Short task ▸ Copy the items below word for word, starting at the first line and ending at the line that contains "collection date as typed: 190", with that line included.

— START Input material —

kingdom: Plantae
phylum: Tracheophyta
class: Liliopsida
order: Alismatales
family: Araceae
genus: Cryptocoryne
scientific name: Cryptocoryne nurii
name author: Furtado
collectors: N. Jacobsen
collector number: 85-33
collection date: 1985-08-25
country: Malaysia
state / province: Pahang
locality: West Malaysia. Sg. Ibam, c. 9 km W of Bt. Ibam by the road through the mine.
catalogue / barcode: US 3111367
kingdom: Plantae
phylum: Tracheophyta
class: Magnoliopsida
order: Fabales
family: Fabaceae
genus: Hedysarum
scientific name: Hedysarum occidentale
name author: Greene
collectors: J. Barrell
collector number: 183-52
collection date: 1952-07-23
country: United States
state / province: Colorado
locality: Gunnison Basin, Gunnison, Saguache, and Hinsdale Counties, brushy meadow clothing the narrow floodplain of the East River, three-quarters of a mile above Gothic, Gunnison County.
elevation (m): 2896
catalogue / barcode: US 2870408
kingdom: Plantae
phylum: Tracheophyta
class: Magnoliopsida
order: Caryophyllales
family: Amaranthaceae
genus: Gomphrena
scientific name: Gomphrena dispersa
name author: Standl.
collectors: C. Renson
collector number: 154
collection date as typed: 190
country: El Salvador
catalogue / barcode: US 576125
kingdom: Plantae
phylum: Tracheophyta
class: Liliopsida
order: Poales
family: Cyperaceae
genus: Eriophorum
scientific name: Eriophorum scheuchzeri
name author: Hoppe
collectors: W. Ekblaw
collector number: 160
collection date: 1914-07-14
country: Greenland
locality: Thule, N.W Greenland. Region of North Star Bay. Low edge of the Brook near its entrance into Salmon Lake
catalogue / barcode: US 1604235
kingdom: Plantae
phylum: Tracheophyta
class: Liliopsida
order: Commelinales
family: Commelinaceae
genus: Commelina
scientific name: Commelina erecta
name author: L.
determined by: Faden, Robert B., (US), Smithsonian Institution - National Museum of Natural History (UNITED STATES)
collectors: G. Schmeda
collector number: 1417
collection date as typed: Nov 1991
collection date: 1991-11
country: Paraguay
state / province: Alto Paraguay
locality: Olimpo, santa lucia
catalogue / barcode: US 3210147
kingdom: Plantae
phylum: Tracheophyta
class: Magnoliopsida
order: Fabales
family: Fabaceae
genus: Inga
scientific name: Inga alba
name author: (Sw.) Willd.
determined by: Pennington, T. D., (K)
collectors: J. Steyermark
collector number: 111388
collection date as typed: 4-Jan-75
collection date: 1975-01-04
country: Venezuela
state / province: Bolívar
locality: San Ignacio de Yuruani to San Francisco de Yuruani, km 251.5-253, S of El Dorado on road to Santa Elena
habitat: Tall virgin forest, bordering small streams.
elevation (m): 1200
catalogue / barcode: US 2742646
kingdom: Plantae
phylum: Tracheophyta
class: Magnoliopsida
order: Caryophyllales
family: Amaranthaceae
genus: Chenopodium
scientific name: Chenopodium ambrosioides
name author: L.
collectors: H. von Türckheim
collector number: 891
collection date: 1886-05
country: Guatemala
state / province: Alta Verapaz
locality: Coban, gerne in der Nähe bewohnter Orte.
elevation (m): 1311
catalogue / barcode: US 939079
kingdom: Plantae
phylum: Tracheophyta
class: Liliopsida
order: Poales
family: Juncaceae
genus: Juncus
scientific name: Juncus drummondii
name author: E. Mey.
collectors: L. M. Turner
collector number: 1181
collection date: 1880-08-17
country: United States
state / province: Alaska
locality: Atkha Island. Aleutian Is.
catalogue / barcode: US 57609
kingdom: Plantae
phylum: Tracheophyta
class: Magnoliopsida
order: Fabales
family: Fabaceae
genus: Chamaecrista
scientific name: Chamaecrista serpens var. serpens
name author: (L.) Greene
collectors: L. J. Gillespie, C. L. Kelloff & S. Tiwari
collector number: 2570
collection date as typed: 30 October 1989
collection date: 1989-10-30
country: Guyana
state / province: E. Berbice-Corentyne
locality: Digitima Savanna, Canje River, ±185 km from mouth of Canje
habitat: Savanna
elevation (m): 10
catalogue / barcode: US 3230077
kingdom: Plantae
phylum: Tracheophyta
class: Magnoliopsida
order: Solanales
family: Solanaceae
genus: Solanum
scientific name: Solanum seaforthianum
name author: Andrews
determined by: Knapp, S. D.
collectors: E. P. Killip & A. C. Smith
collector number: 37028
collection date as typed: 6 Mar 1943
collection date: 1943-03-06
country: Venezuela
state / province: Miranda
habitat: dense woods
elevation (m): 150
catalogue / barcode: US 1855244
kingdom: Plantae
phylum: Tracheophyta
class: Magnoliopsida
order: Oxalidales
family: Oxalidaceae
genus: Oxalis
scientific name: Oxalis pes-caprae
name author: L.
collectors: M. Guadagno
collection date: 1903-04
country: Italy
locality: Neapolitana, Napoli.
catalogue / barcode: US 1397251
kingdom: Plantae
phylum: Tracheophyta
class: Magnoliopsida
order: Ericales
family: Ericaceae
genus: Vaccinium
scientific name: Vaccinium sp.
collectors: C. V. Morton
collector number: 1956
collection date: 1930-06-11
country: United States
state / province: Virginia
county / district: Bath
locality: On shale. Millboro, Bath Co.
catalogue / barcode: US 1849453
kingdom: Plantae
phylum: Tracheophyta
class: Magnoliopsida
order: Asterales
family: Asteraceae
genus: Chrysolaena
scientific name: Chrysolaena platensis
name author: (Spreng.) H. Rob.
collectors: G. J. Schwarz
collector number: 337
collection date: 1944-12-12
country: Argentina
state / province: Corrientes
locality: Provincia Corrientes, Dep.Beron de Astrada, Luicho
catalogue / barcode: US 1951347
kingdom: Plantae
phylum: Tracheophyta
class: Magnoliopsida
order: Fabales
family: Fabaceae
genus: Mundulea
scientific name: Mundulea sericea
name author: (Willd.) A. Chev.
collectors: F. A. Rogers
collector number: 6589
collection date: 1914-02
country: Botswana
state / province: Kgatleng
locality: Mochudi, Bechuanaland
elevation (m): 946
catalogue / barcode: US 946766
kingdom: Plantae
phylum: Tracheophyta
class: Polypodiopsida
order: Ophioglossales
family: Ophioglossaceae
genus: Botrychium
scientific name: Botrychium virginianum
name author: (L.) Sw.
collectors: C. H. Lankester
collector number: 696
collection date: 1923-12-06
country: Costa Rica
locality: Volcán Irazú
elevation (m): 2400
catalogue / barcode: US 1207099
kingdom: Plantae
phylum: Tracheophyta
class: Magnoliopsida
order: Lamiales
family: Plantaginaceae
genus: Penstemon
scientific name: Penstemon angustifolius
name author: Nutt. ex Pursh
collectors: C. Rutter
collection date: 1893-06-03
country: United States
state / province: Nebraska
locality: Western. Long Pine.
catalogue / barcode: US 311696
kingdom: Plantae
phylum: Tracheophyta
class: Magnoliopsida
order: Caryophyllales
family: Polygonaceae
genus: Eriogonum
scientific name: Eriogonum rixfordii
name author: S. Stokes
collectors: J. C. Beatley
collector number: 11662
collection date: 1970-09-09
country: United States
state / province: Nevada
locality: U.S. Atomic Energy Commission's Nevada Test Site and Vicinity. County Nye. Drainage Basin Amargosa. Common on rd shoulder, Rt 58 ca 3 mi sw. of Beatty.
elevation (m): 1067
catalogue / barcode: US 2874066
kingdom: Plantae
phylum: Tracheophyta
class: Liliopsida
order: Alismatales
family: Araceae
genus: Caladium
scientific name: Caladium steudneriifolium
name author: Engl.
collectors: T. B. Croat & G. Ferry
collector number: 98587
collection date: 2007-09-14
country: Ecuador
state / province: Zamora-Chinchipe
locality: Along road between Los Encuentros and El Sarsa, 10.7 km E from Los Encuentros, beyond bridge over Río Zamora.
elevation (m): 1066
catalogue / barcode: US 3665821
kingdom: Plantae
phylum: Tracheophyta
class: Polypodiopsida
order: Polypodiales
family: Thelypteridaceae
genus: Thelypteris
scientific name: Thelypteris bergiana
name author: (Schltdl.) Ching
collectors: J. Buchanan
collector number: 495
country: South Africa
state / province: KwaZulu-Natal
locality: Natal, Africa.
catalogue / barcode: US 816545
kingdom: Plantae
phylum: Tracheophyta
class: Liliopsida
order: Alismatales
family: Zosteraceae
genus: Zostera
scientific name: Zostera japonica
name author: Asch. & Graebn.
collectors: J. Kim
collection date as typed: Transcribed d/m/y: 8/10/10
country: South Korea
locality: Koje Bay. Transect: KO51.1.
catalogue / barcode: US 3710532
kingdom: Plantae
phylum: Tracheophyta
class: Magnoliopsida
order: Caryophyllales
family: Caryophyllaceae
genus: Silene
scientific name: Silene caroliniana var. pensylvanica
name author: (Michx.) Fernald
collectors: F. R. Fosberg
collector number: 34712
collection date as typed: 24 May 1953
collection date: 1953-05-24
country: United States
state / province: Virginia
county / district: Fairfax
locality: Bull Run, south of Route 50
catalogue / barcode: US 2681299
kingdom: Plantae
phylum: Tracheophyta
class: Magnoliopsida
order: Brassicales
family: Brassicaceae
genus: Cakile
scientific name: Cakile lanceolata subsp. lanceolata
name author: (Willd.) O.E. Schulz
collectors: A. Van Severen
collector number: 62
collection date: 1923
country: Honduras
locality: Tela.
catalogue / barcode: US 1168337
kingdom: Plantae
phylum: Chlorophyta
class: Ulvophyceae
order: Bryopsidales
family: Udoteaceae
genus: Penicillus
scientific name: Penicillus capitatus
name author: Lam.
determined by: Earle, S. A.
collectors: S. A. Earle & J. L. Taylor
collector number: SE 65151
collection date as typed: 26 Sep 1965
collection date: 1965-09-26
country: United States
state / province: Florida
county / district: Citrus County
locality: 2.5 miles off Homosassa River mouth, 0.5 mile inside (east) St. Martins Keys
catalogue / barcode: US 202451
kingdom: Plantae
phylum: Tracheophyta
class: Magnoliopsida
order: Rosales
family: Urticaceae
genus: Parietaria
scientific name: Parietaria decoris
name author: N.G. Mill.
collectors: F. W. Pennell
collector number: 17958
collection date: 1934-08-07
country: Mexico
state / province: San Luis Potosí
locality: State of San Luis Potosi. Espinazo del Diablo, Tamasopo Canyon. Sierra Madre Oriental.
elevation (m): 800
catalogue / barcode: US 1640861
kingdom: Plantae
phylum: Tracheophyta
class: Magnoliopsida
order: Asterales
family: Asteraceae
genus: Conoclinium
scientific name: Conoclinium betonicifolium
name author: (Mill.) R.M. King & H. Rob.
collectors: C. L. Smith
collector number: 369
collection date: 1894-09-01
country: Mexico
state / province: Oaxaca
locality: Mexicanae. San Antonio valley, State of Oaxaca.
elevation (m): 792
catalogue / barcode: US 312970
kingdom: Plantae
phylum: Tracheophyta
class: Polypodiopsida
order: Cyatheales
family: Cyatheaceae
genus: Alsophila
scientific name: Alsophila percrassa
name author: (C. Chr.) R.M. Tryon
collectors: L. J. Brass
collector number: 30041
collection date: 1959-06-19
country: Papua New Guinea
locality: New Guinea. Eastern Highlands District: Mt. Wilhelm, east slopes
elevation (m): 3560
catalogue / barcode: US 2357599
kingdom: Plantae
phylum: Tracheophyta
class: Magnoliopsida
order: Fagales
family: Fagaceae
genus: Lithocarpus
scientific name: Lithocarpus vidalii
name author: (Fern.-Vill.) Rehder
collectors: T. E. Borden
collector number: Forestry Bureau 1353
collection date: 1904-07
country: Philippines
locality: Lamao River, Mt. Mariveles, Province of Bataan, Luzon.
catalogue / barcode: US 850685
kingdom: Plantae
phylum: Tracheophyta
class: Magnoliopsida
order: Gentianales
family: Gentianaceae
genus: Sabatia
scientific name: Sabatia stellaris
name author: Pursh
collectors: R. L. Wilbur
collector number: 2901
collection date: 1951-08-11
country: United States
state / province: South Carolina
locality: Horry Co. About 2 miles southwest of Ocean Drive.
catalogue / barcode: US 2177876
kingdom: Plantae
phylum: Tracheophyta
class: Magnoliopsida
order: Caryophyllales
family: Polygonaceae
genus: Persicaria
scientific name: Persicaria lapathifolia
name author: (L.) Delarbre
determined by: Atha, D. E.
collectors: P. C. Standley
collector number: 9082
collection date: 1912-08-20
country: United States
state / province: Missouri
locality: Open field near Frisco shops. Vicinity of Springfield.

— END Input material —

Correct response ▸
kingdom: Plantae
phylum: Tracheophyta
class: Liliopsida
order: Alismatales
family: Araceae
genus: Cryptocoryne
scientific name: Cryptocoryne nurii
name author: Furtado
collectors: N. Jacobsen
collector number: 85-33
collection date: 1985-08-25
country: Malaysia
state / province: Pahang
locality: West Malaysia. Sg. Ibam, c. 9 km W of Bt. Ibam by the road through the mine.
catalogue / barcode: US 3111367
kingdom: Plantae
phylum: Tracheophyta
class: Magnoliopsida
order: Fabales
family: Fabaceae
genus: Hedysarum
scientific name: Hedysarum occidentale
name author: Greene
collectors: J. Barrell
collector number: 183-52
collection date: 1952-07-23
country: United States
state / province: Colorado
locality: Gunnison Basin, Gunnison, Saguache, and Hinsdale Counties, brushy meadow clothing the narrow floodplain of the East River, three-quarters of a mile above Gothic, Gunnison County.
elevation (m): 2896
catalogue / barcode: US 2870408
kingdom: Plantae
phylum: Tracheophyta
class: Magnoliopsida
order: Caryophyllales
family: Amaranthaceae
genus: Gomphrena
scientific name: Gomphrena dispersa
name author: Standl.
collectors: C. Renson
collector number: 154
collection date as typed: 190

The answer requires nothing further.